Ceuta, 6 de septiembre de 2016.
Estábamos Sofía y yo en el cuarto de juegos y ella se ha fijado en la antigua radio de mis abuelos que guardo de recuerdo. Al observar su interés en este vetusto aparato le he comentado a mi hija que fue de mis abuelos. Con la curiosidad que caracteriza a los niños me ha preguntado que dónde estaban mis abuelos. Mi respuesta ha sido que en el cielo. Que se hicieron muy mayores y subieron al cielo. Todos, le he dicho a mi pequeña Sofía, cuando nos hacemos muy mayores volamos al cielo y desde allí cuidamos a las personas que queremos.
Con los ojos algo desencajados me ha seguido interrogando: ¿Yo también iré al cielo? Y le he contestado: “cuando seas muy mayor, mayor, para lo que te falta todavía mucho, mucho tiempo, irás al cielo”. Y entonces se ha puesto a llorar de manera inconsolable diciéndome: ¡Yo no quiero al cielo! ¡Yo no quiero ir al cielo!
Sofía es muy pequeña, le faltan cuatro meses para cumplir cuatro años, y hoy ha sido su primer conocimiento de algo tan difícil de asumir como la muerte.
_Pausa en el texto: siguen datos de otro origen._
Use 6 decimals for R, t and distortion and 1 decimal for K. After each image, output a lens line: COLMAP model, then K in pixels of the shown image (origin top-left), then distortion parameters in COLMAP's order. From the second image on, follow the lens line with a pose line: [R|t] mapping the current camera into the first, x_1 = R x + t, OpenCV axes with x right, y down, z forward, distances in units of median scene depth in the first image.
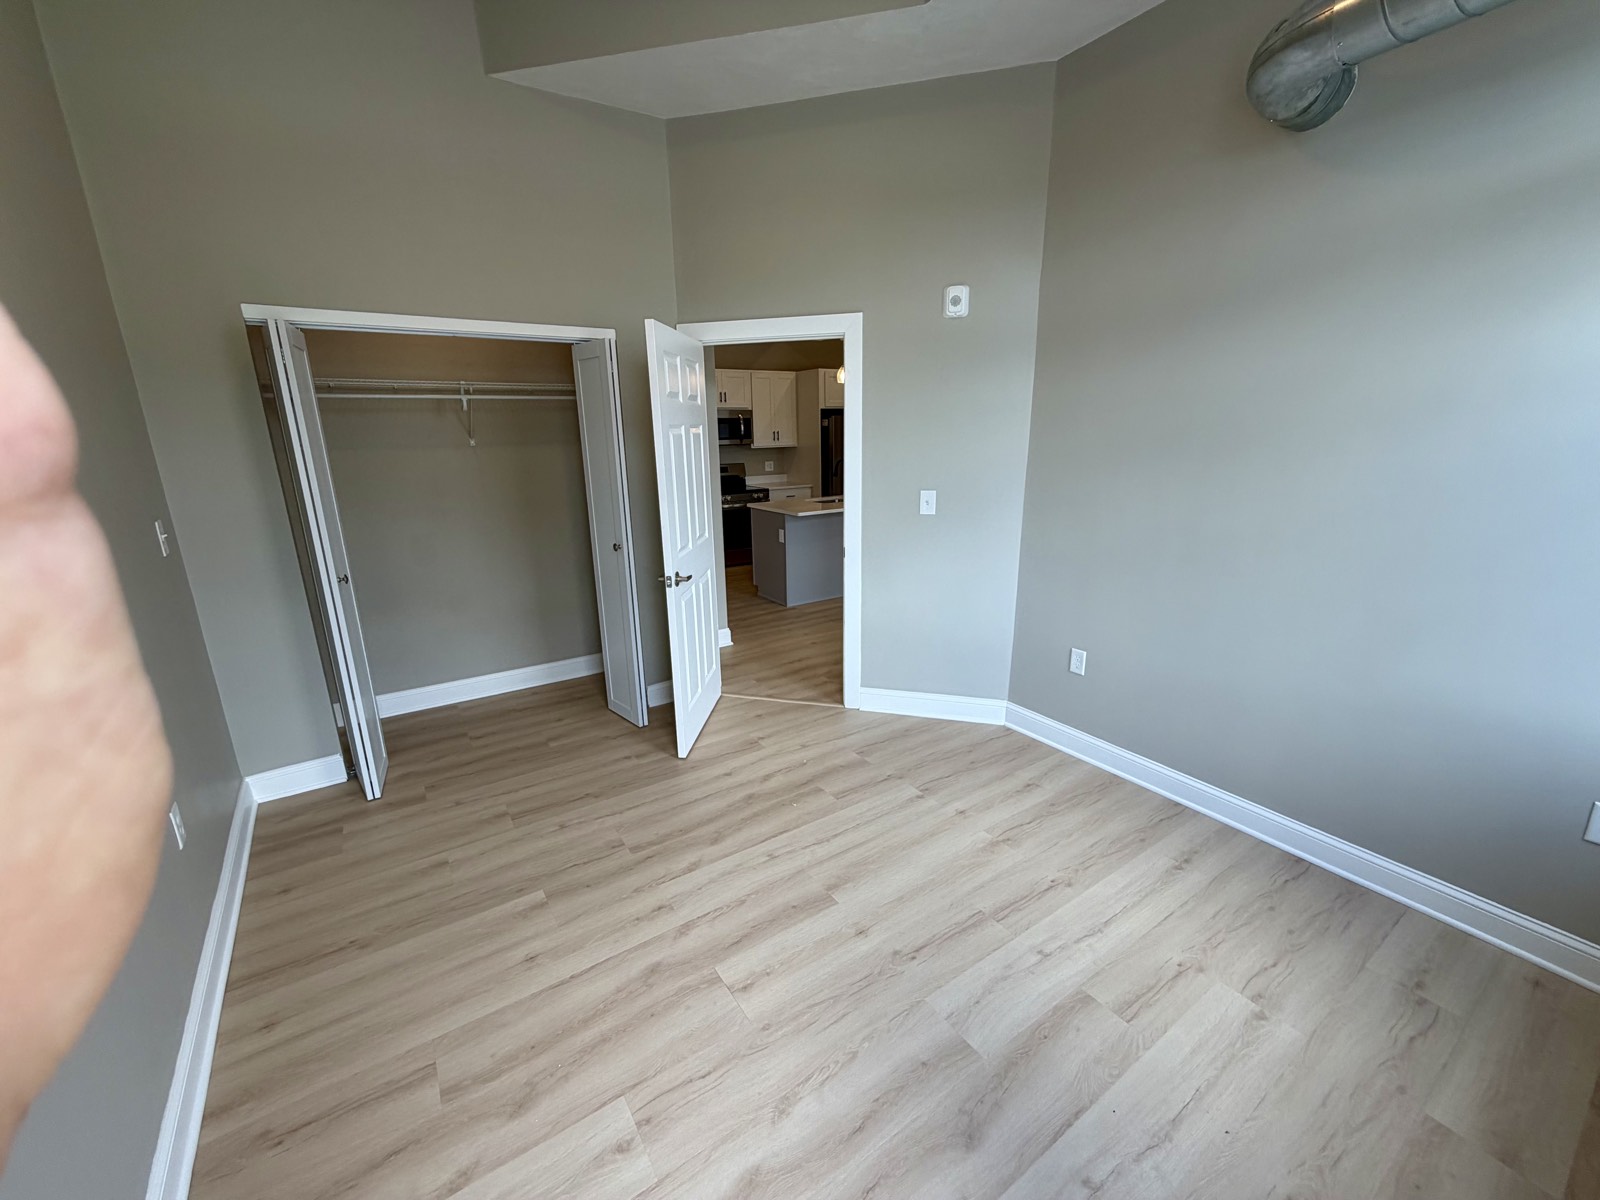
lens RADIAL K [[640.7, 0, 795.6], [0, 640.7, 595.7], [0, 0, 1]] dist [0.002451, -0.000269]
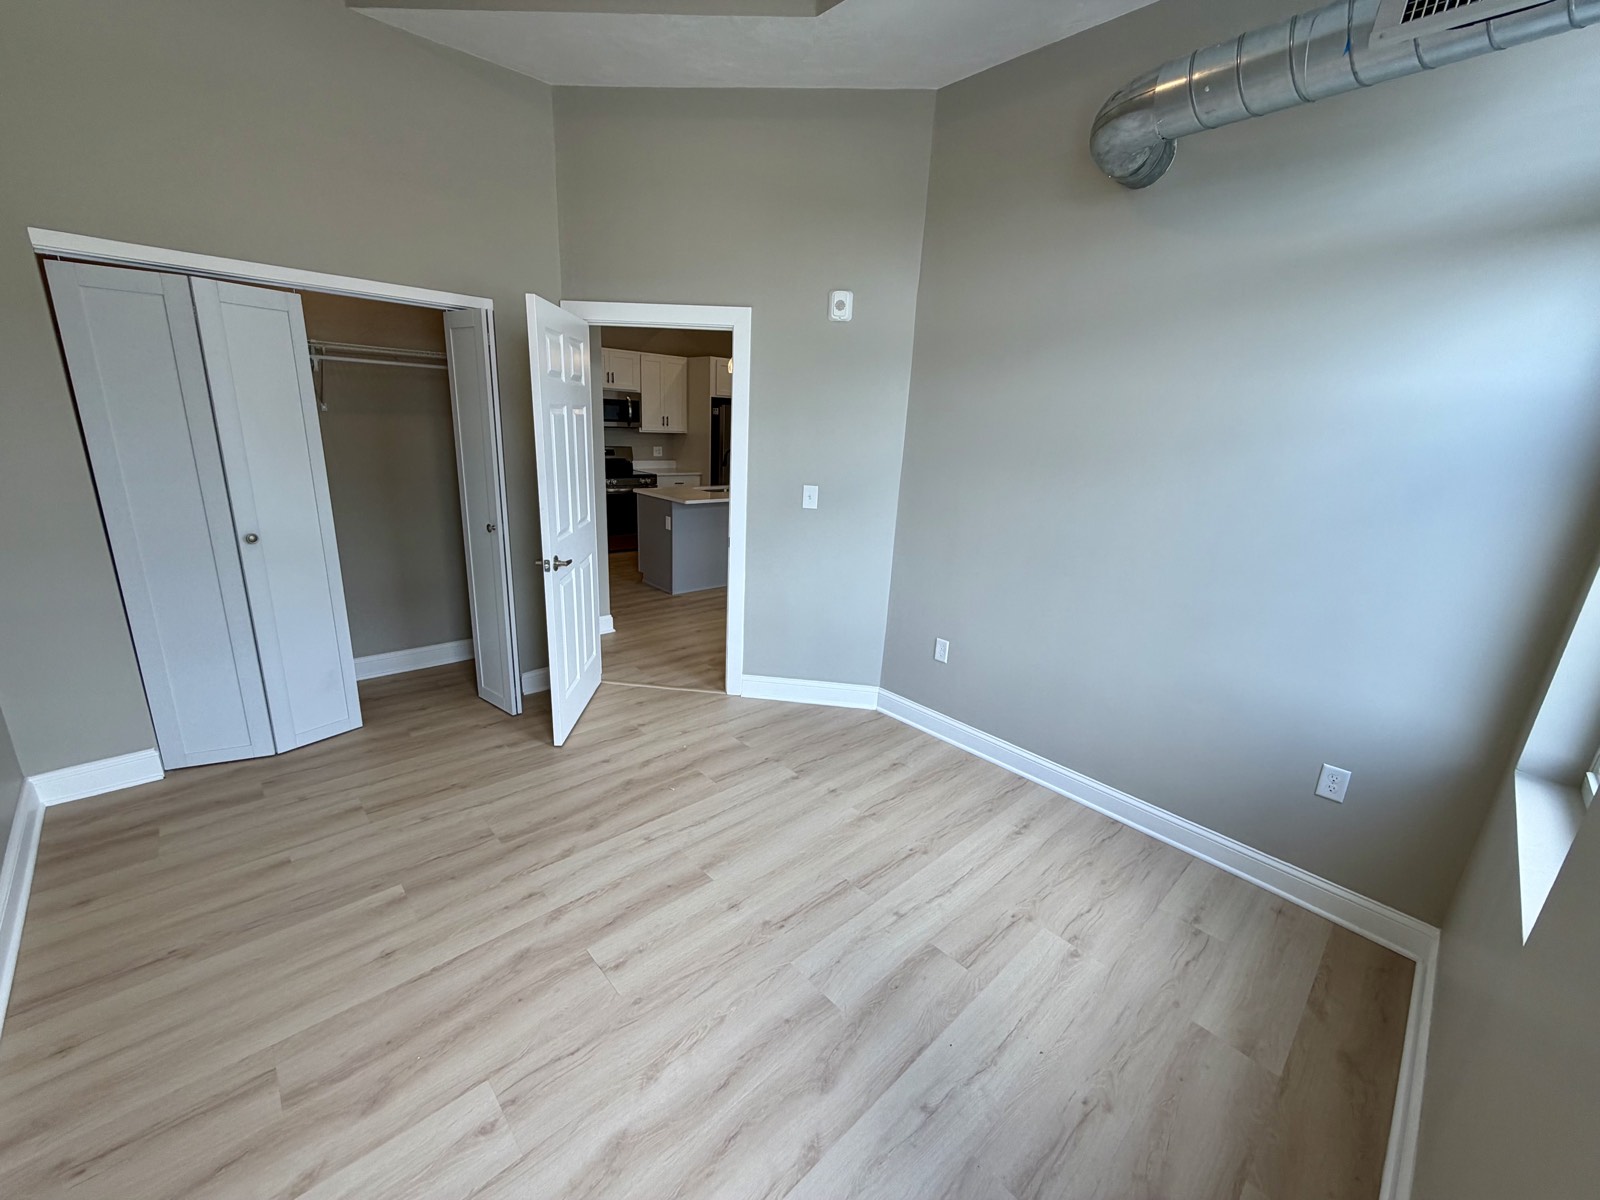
lens RADIAL K [[640.7, 0, 795.6], [0, 640.7, 595.7], [0, 0, 1]] dist [0.002451, -0.000269]
pose [[0.984814, 0.021251, 0.172309, 0.010377], [-0.023964, 0.999619, 0.013680, 0.001959], [-0.171953, -0.017602, 0.984948, -0.035407]]
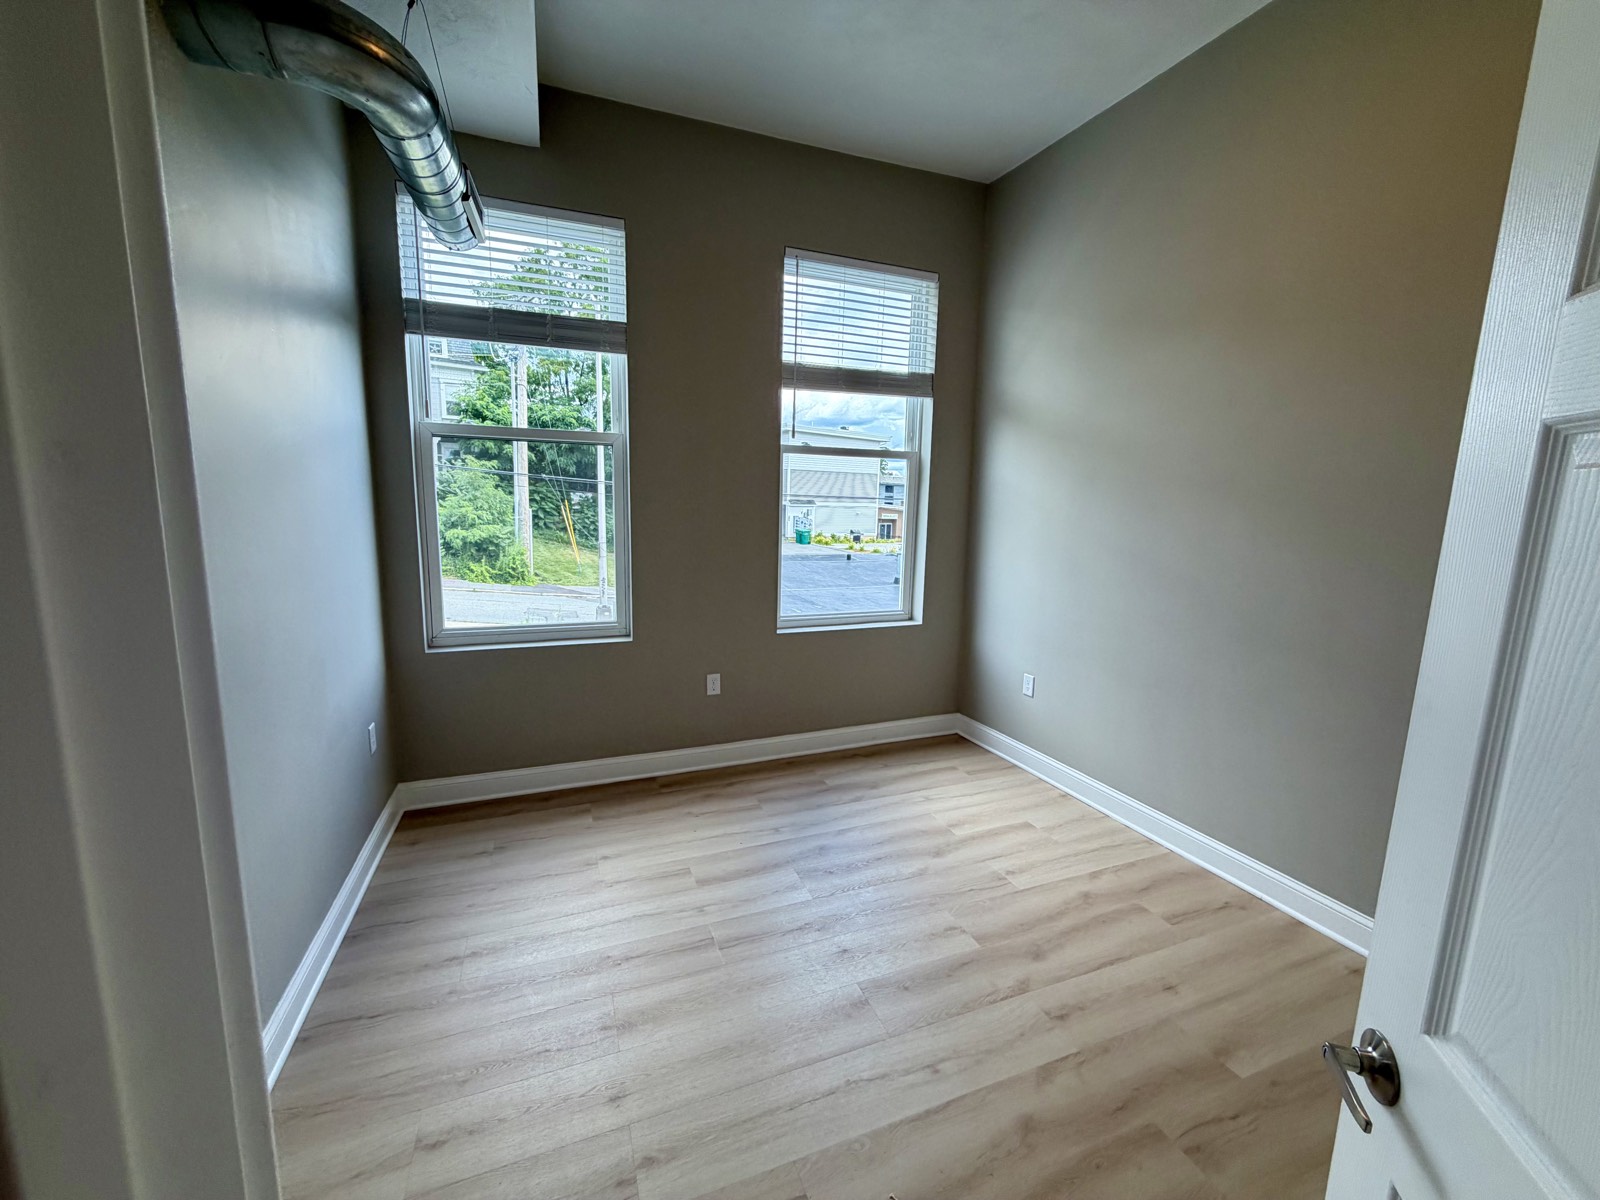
lens RADIAL K [[640.7, 0, 795.6], [0, 640.7, 595.7], [0, 0, 1]] dist [0.002451, -0.000269]
pose [[-0.976129, -0.037912, 0.213857, -0.021085], [0.048165, 0.922344, 0.383356, -0.389957], [-0.211783, 0.384505, -0.898501, 1.619806]]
Nos aterra la muerte porque la asociamos a la no existencia consciente. Es un hecho traumático por el sufrimiento que experimentamos nosotros mismos y el que padecen las personas que nos quieren. Cuanto más ama uno la vida, más cuesta desprenderse de ella. Quizás por este motivo sería conveniente pensar, como dice el empresario italiano Brunello Cucinelli, que no nos poseedores de la vida, sino sus meros custodios durante un tiempo limitado, pero con la capacidad de embellecer el mundo. Resulta alentador tener en la mente las palabras de Marco Aurelio: “Cálmate. Apoya a la humanidad. Vive en armonía con la naturaleza. Vive como si fuera el último día de tu vida”.